*WORK REQUEST A*. Arrange every line of the camera-calibration listing below as a JSON list of strings, one string per line, skipping blank lines and leaving out the pictures.

*PASSAGE PROVIDED*.
━━━━━━━━

Ergonomics now raises its ugly head again. As before, it’s a personal thing, very personal in this case, not to say idiosyncratic, so bear that in mind as you read my comments. I was extremely doubtful about some of the claims made for the comfort of this plane, I must admit. That brass wotsit on the top particularly drew my contempt, not least ‘cos it added to the ugly quotient. :wink: Now Rob claims that once you pick this plane up the scales fall from your eyes, all becomes clear and choirs of angels start a’singing. Not exactly his words, but I think I got the spirit of what he said.  Well the scales stayed stuck for me for a _long, long_ time. You’d have all had a good laugh watching me turning this thing every which way trying to “get it”. Eventually I unscrewed the brass widget on the top, tossed it back in the box, told myself I’d been right all along :wink: and we got along much better from then on. I’ve come to conclusion my fingers are too short. If I had the brass widget in the web of my hand as suggested, my fingers had no control over the front of the plane. If I got control of the front, the brass doodad was digging into my palm. In the end I settled for a grip that’s not too dissimilar from the one I use with the Record, but the through hole was a definite bonus. The picture below will show you better than I can describe. I’m sure Rob’s rolling his eyes and going “tut tut”, but it worked for me. :lol: Maybe no one else favours a grip that puts pressure on the toe as well? Perhaps I’m a freak? No, don’t answer that… What my fiddling did reveal were plenty of options for any number of different styles of grip though, so there should be something for everyone. Even freaks...

━━━━━━━━

*DATASET EXCERPTS*.
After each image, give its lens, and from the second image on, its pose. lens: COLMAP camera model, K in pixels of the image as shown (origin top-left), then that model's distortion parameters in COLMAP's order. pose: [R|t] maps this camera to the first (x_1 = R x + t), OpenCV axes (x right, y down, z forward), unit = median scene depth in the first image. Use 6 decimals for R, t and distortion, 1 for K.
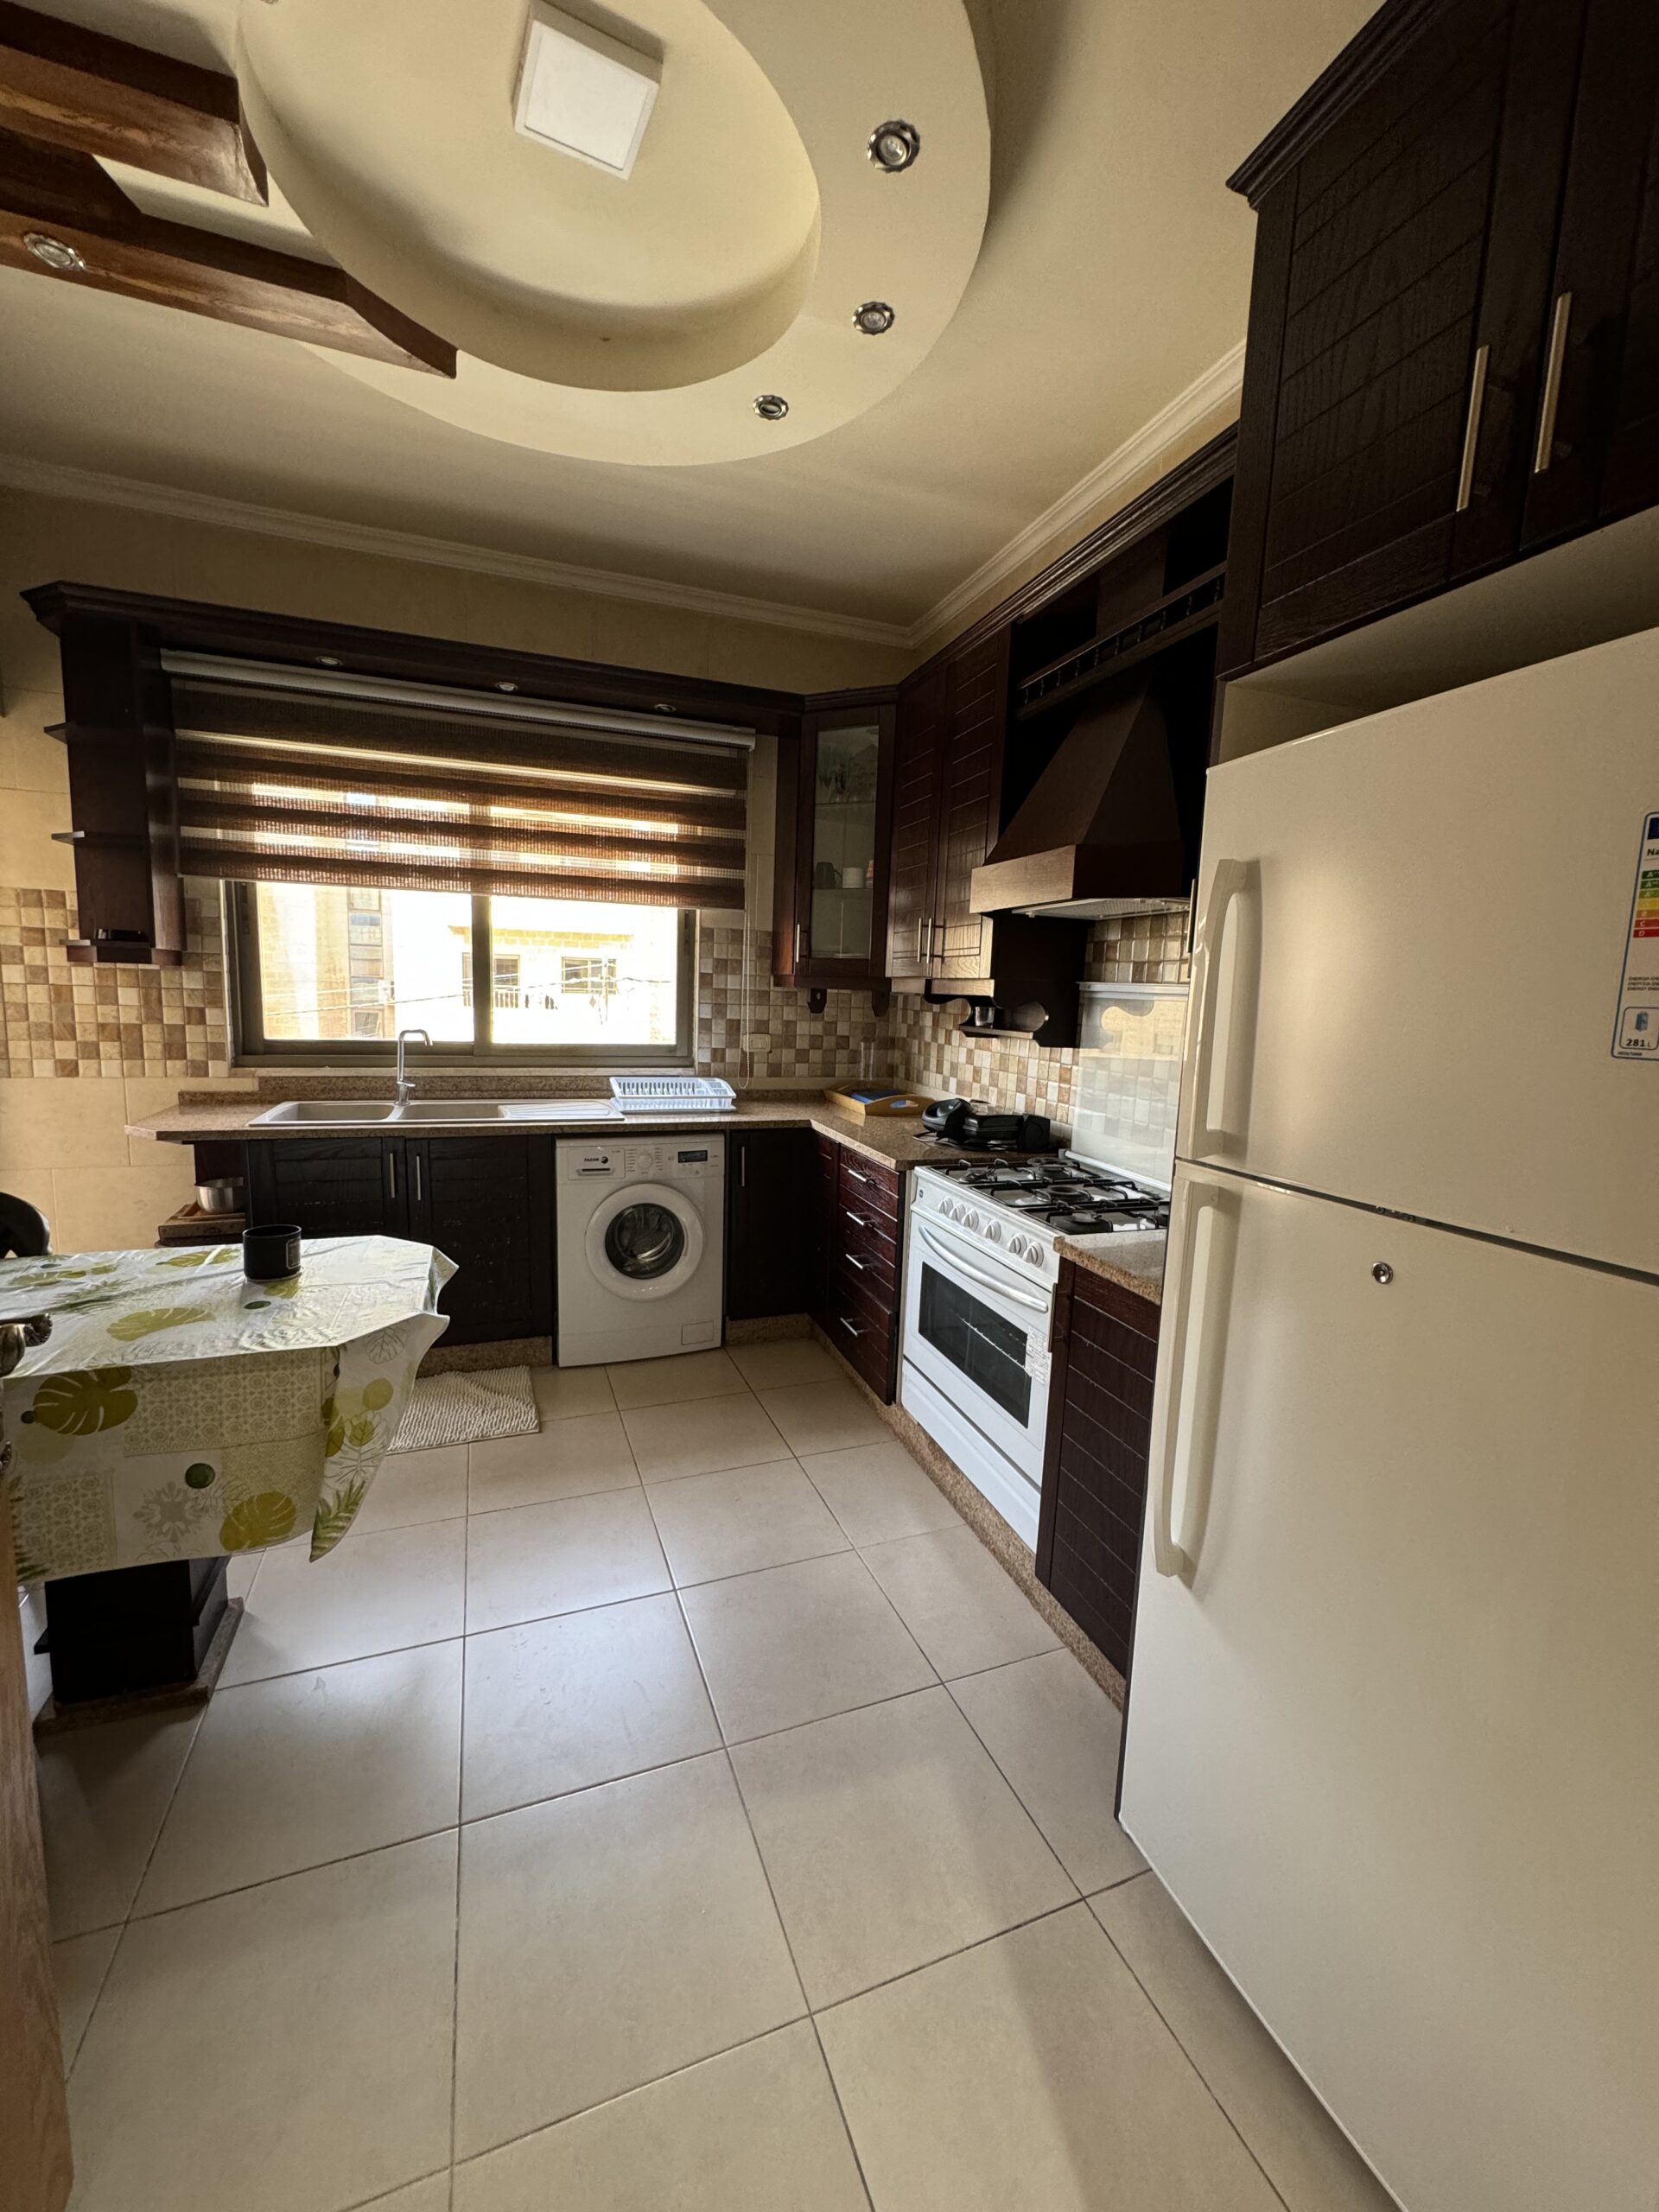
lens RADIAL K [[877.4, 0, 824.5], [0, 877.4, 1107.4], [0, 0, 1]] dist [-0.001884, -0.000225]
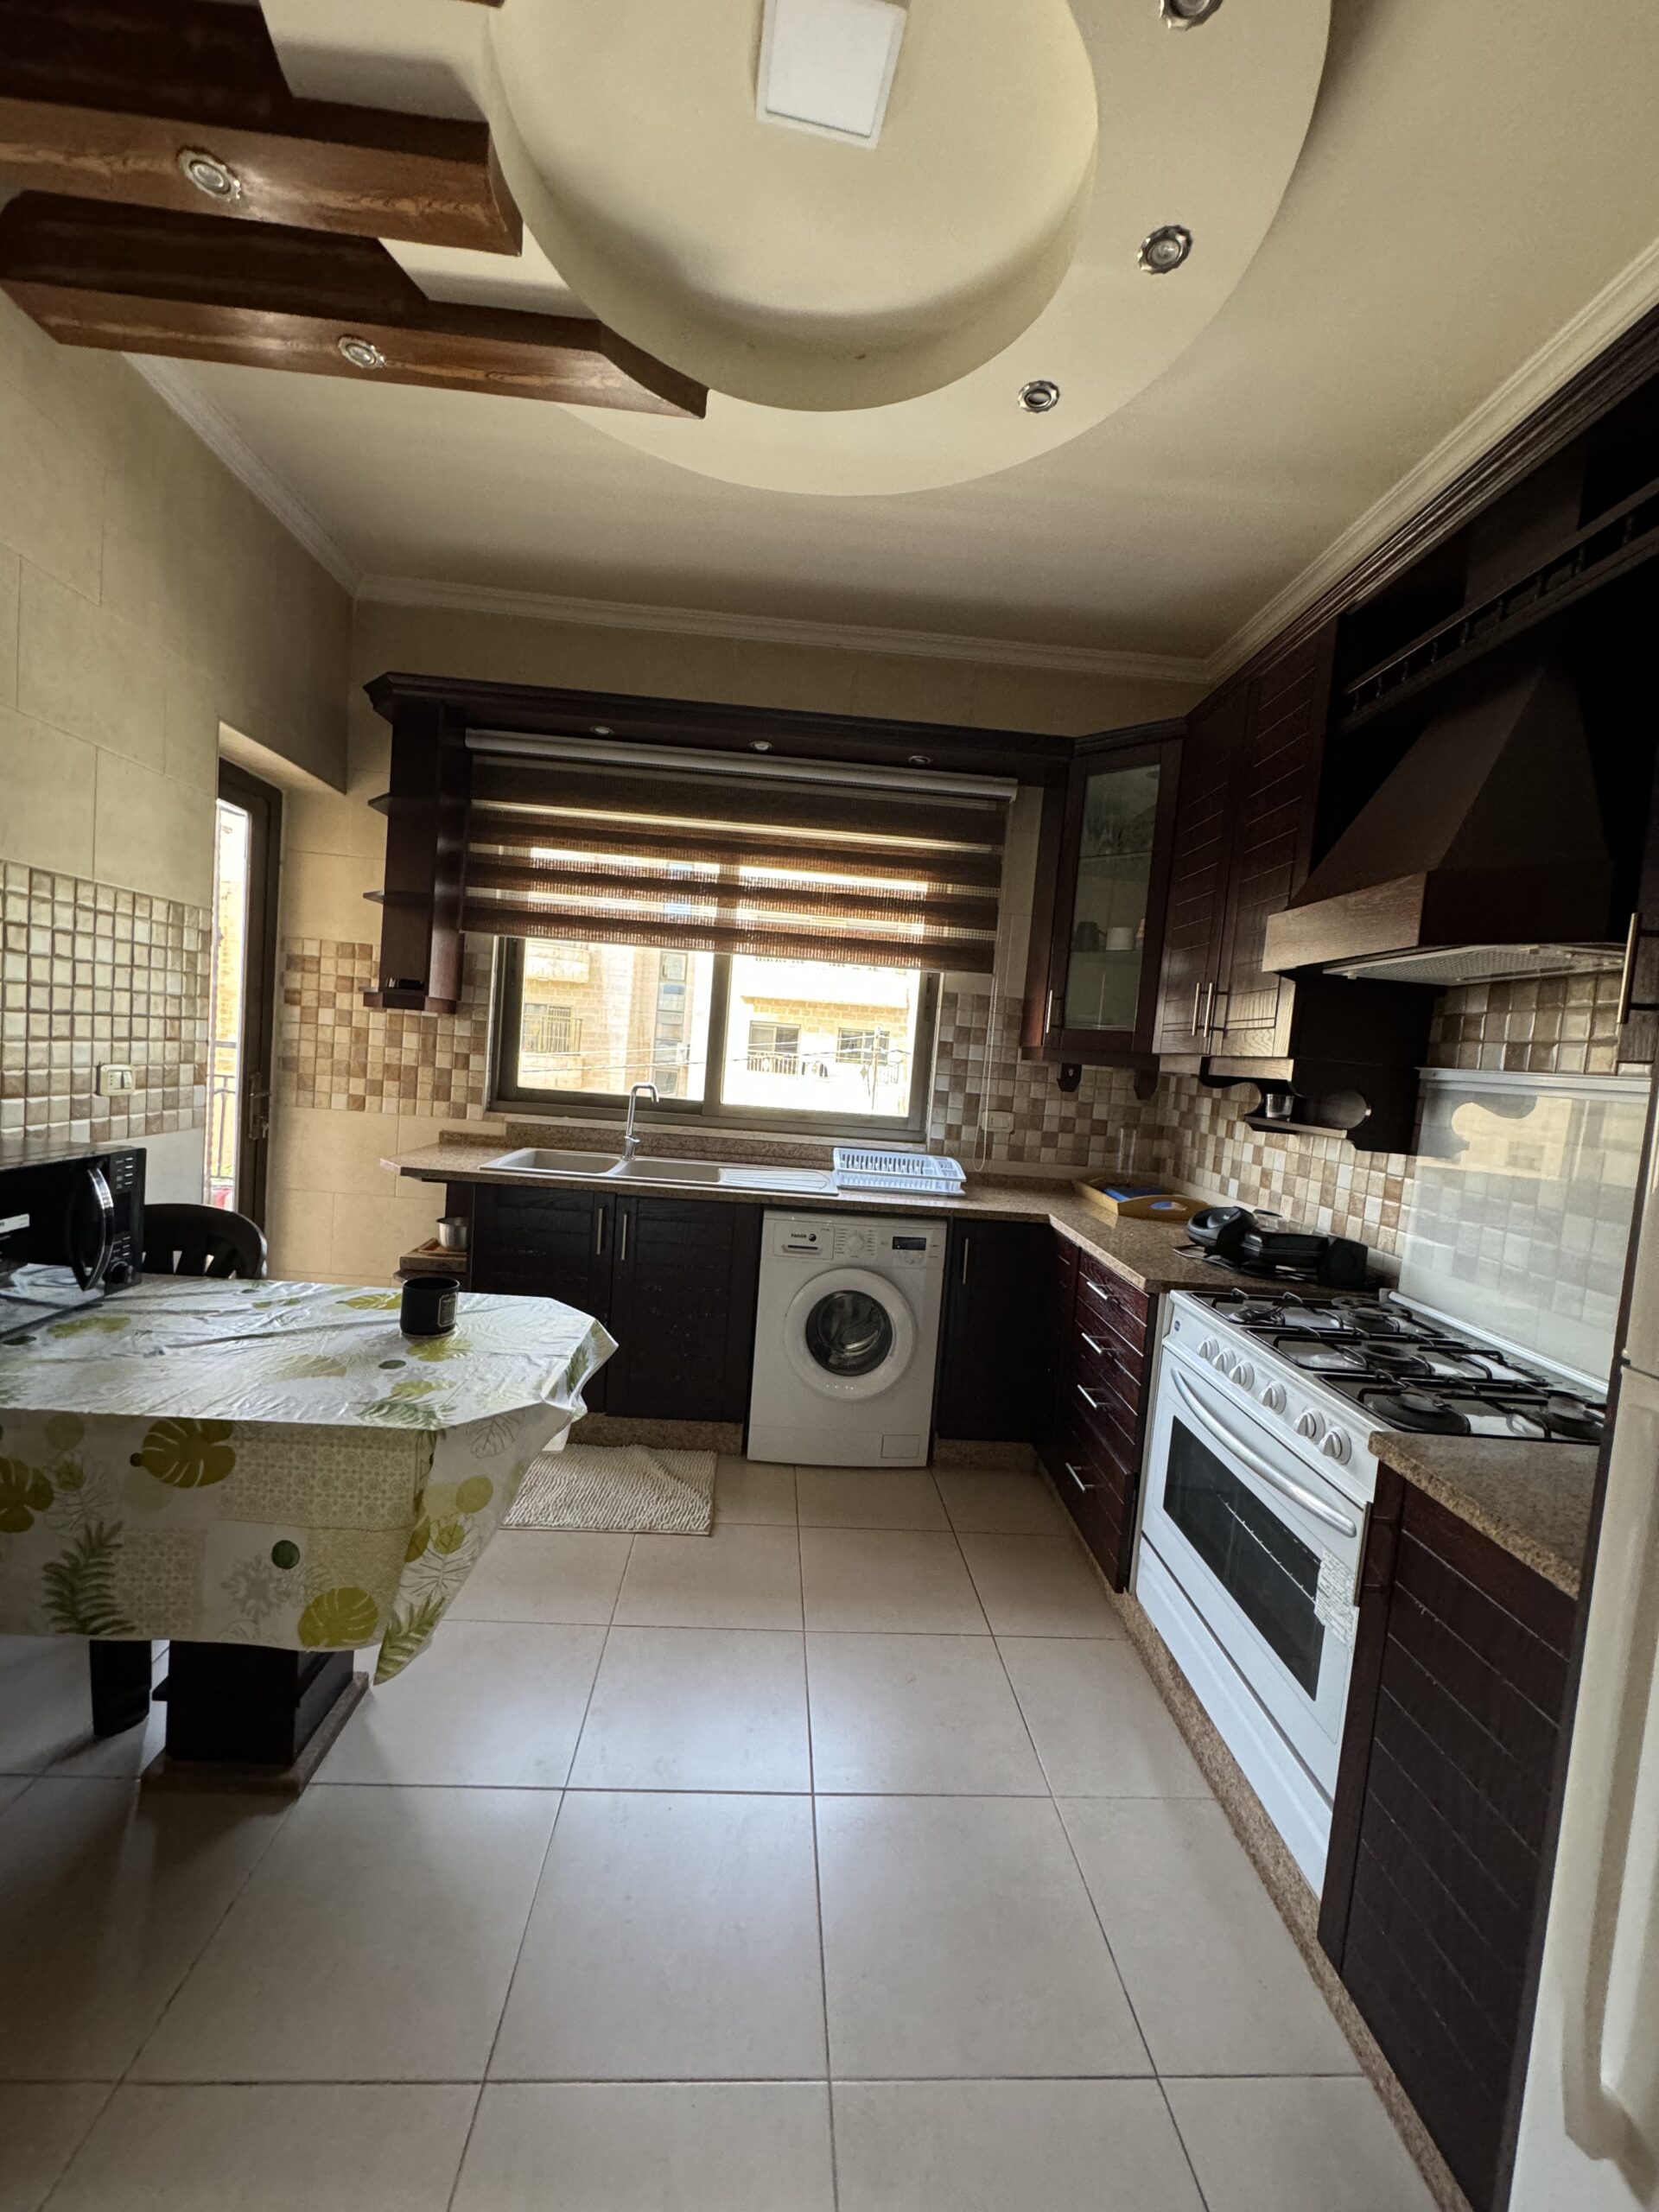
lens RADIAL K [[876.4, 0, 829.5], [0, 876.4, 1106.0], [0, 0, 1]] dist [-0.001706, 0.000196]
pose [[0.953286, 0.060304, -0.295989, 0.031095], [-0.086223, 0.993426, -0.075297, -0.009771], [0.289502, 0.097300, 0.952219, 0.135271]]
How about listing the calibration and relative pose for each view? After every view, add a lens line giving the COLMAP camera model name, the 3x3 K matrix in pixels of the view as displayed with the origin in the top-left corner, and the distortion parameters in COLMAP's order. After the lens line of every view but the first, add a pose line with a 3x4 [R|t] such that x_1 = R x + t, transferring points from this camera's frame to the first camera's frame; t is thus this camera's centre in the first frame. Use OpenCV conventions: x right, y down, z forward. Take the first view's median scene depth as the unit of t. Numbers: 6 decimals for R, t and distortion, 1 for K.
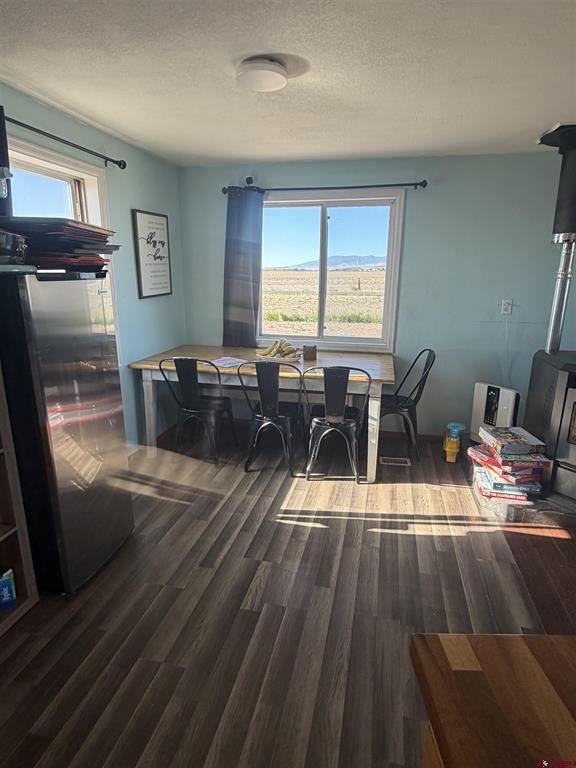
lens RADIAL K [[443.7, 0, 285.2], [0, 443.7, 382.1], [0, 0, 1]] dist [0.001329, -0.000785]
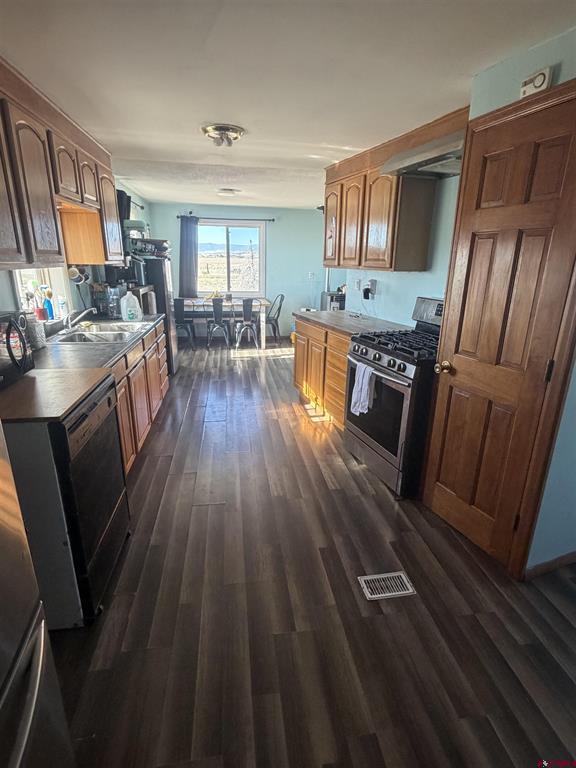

━━━━━━━━

*WORK REQUEST B*.
Answer these questions about the post on plane ergonomics above:
(i) What did the writer do after unscrewing the brass widget?
(ii) What conclusion did the writer come to about their fingers?
(iii) The grip the writer finally settled on is not too dissimilar from the grip used with which plane?

*EXERCISE SOLUTION A*.
[
  "After each image, give its lens, and from the second image on, its pose. lens: COLMAP camera model, K in pixels of the image as shown (origin top-left), then that model's distortion parameters in COLMAP's order. pose: [R|t] maps this camera to the first (x_1 = R x + t), OpenCV axes (x right, y down, z forward), unit = median scene depth in the first image. Use 6 decimals for R, t and distortion, 1 for K.",
  "lens RADIAL K [[877.4, 0, 824.5], [0, 877.4, 1107.4], [0, 0, 1]] dist [-0.001884, -0.000225]",
  "lens RADIAL K [[876.4, 0, 829.5], [0, 876.4, 1106.0], [0, 0, 1]] dist [-0.001706, 0.000196]",
  "pose [[0.953286, 0.060304, -0.295989, 0.031095], [-0.086223, 0.993426, -0.075297, -0.009771], [0.289502, 0.097300, 0.952219, 0.135271]]",
  "How about listing the calibration and relative pose for each view? After every view, add a lens line giving the COLMAP camera model name, the 3x3 K matrix in pixels of the view as displayed with the origin in the top-left corner, and the distortion parameters in COLMAP's order. After the lens line of every view but the first, add a pose line with a 3x4 [R|t] such that x_1 = R x + t, transferring points from this camera's frame to the first camera's frame; t is thus this camera's centre in the first frame. Use OpenCV conventions: x right, y down, z forward. Take the first view's median scene depth as the unit of t. Numbers: 6 decimals for R, t and distortion, 1 for K.",
  "lens RADIAL K [[443.7, 0, 285.2], [0, 443.7, 382.1], [0, 0, 1]] dist [0.001329, -0.000785]"
]

*EXERCISE SOLUTION B*.
(i) Tossed it back in the box.
(ii) That they are too short.
(iii) The Record.